→ **Task objective**: From the abstract on ballet in Japan, return the passage that begins with the words containing "Ballet is watched" and ends with "processes of adaption.", reproducing it word for word.

Ballet in Japan: ballet's cosmopolitanism reconsidered  
Sayako Ono (Tokyo University of Foreign Studies)

Paper short abstract:

Ballet is watched and learned all over the world, and can be applied to the concept of aesthetic cosmopolitanism. In the consumption of ballet in Japan, however, it refers to not only western hegemonic canons but also local aesthetics. This paper explores the twin processes of adaption.

Paper long abstract:

Classical ballet is generally regarded as part of the western high arts, and yet it has a global appeal. It is watched and learned in all corners of the world. Ballet seems a perfect candidate for cosmopolitanism in aesthetics.

→ **Records**:
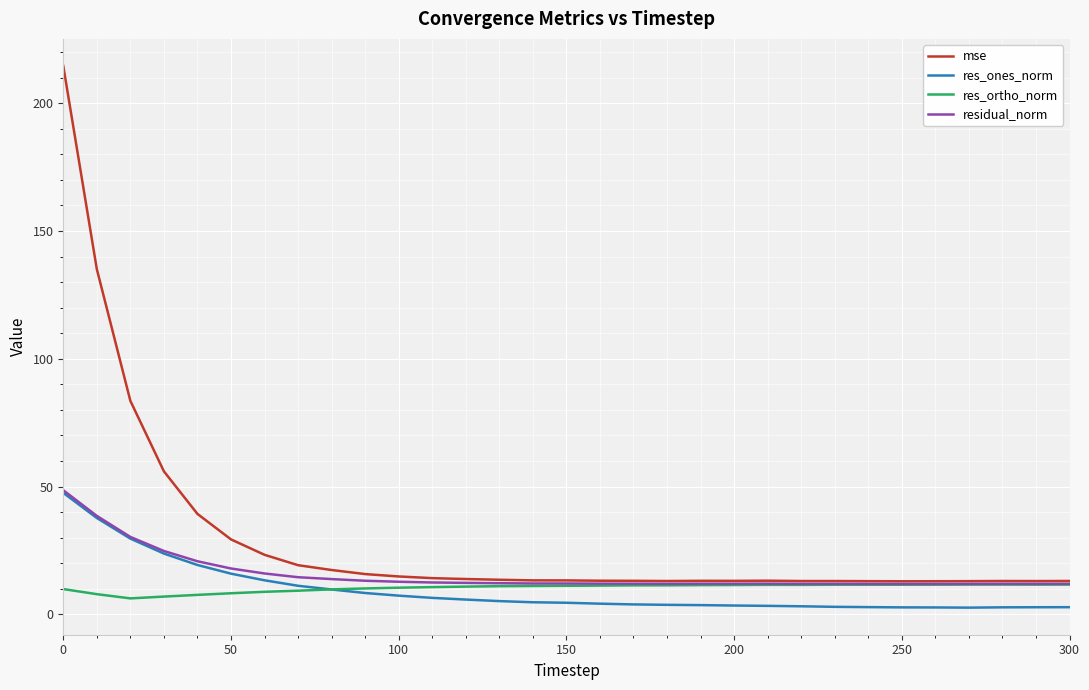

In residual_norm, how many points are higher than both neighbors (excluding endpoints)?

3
---
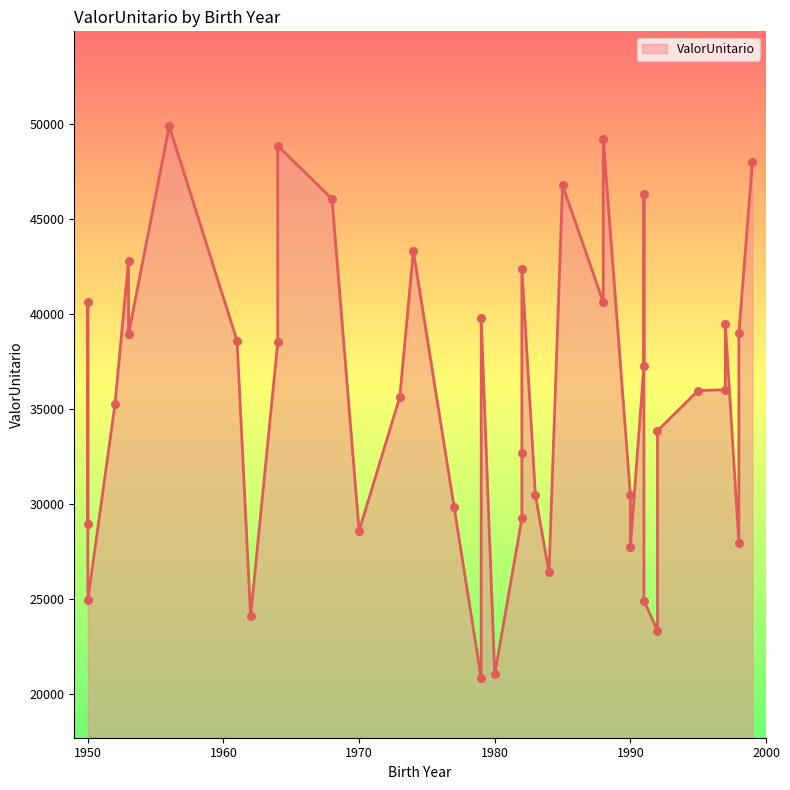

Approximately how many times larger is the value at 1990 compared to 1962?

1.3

→ **Solution to this exercise**:
Ballet is watched and learned all over the world, and can be applied to the concept of aesthetic cosmopolitanism. In the consumption of ballet in Japan, however, it refers to not only western hegemonic canons but also local aesthetics. This paper explores the twin processes of adaption.